How can we overcome these conditionings? Just desire is not enough. Desire has to be followed by action and action always follows a lengthy process. Desires can be instantaneous but actions never are. Just the simple act of eating food follows a process. I can desire to eat a certain meal today, but in order to do so the actions involved in the preparation follow a lengthy process: go to the kitchen, turn on the stove, open the packet, put the packet in boiling water, wait for it to boil. It's a lengthy process. It takes no more than one second to conjure up the desire, but it takes about one hour in the kitchen to prepare the food of your choice. It does not take long to conjure up the desire to travel from Australia to India, but it takes fourteen hours of flying time and many hours of train and bus travel before you actually reach Munger.
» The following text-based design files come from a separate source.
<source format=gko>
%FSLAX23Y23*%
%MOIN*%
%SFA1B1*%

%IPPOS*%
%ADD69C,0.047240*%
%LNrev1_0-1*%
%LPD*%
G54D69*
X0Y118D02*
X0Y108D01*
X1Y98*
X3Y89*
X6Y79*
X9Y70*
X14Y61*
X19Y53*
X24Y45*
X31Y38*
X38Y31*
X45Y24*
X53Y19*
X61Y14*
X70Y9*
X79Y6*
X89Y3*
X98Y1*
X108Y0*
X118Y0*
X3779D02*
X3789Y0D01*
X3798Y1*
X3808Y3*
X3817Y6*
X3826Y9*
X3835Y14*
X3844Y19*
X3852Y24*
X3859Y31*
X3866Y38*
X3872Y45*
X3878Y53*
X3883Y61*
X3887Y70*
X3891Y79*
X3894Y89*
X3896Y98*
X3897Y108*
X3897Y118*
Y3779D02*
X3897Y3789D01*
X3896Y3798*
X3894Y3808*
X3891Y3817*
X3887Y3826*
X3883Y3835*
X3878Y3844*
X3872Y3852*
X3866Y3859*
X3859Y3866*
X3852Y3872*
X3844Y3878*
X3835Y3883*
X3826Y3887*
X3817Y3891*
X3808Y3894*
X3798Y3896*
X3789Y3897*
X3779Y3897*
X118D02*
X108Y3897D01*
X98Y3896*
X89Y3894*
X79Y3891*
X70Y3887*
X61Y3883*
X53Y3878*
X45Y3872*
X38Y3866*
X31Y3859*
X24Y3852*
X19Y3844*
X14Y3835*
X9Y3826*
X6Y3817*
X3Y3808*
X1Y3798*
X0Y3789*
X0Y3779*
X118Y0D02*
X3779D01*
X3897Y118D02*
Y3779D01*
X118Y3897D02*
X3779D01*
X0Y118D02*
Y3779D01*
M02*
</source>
This is an example of how desires and actions differ from each other. Actions always follow a lengthy process and desires are instantaneous. If you wish to negate action from desire, desire has no function, no role. But if you wish to fulfil a desire, then it is not the desire that is important but the action. If the desire is there for spiritual union with the guru, then the actions, the process, should be given more importance. The process, the action, is developing identification, understanding, acceptance, faith and trust, not only in the guru but also in yourself, and being comfortable during the whole process.
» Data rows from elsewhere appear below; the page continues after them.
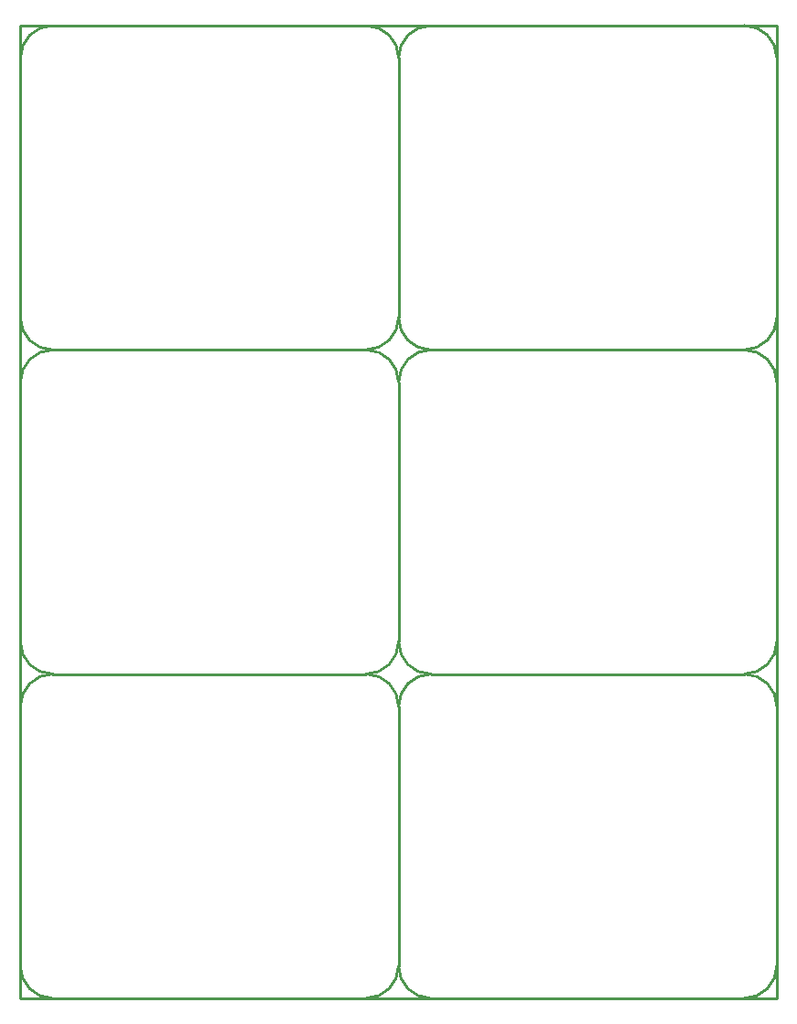
<source format=gko>
G04 Layer: BoardOutlineLayer*
G04 EasyEDA Pro v2.1.64.d1969c9c.217bcf, 2025-01-15 01:44:41*
G04 Gerber Generator version 0.3*
G04 Scale: 100 percent, Rotated: No, Reflected: No*
G04 Dimensions in millimeters*
G04 Leading zeros omitted, absolute positions, 3 integers and 5 decimals*
G04 Panelize: V-CUT, Column: 2, Row: 3, Board Size: 35.001mm x 30mm, Panelized Board Size: 69.997mm x 89.992mm, Panelized Method: All Objects*
%FSLAX35Y35*%
%MOMM*%
%ADD10C,0.254*%
%ADD11C,0.24*%
G75*


G04 Panelize Start*
G54D10*
G01X3499873Y-2999873D02*
G01X127Y-2999873D01*
G01X3499873Y5999365D02*
G01X127Y5999365D01*
G01X3499873Y-2999873D02*
G01X6999619Y-2999873D01*
G01X3499873Y5999365D02*
G01X6999619Y5999365D01*
G01X127Y-2999873D02*
G01X127Y1499746D01*
G01X127Y5999365D02*
G01X127Y1499746D01*
G01X6999619Y-2999873D02*
G01X6999619Y1499746D01*
G01X6999619Y5999365D02*
G01X6999619Y1499746D01*
G04 Panelize End*

%SRX2Y3I34.99746J29.99746*%

G04 PolygonModel Start*
G54D11*
G01X0Y-300000D02*
G01X0Y-2702603D01*
G03X297397Y-3000000I297397J0D01*
G01X3198938D01*
G03X3500000Y-2698938I0J301062D01*
G01Y-300000D01*
G03X3200000Y0I-300000J0D01*
G01X300000D01*
G03X0Y-300000I0J-300000D01*
G04 PolygonModel End*
%SR*%

M02*

</source>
We are the raw material like a stone or a rock and guru is the sculptor. When guru begins to chisel the stone it hurts a lot, because he has to cut away the unnecessary parts in order to bring out an image. If the stone begins to cry and says, No, no, don't touch me, don't hit me, don't cut me, then the sculptor is going to throw the stone away. But if the stone allows the sculptor to do all the necessary carving, eventually that stone, which had no value, will become invaluable. It will adorn a temple, a home or a garden and will represent the creativity of the sculptor.
This is the attitude a disciple must have in relation to the guru. At least in my life I have always maintained this attitude. Although I feel very lucky to have lived with Paramahamsaji, to have been guided, loved, supported and nurtured by him, at the same time, every day I have to remind myself that I am ready for anything. He may use me, he may abuse me, it doesn't matter.
It has been my experience that a guru will never follow the path of injustice, the path that is not dharmic. Sometimes the actions may be harsh, but never unjust or adharmic. The instructions may be harsh, the training may be difficult, but if there is no injustice and if there is no adharma, then why not accept it? That has been my constant thought from a very early age until today.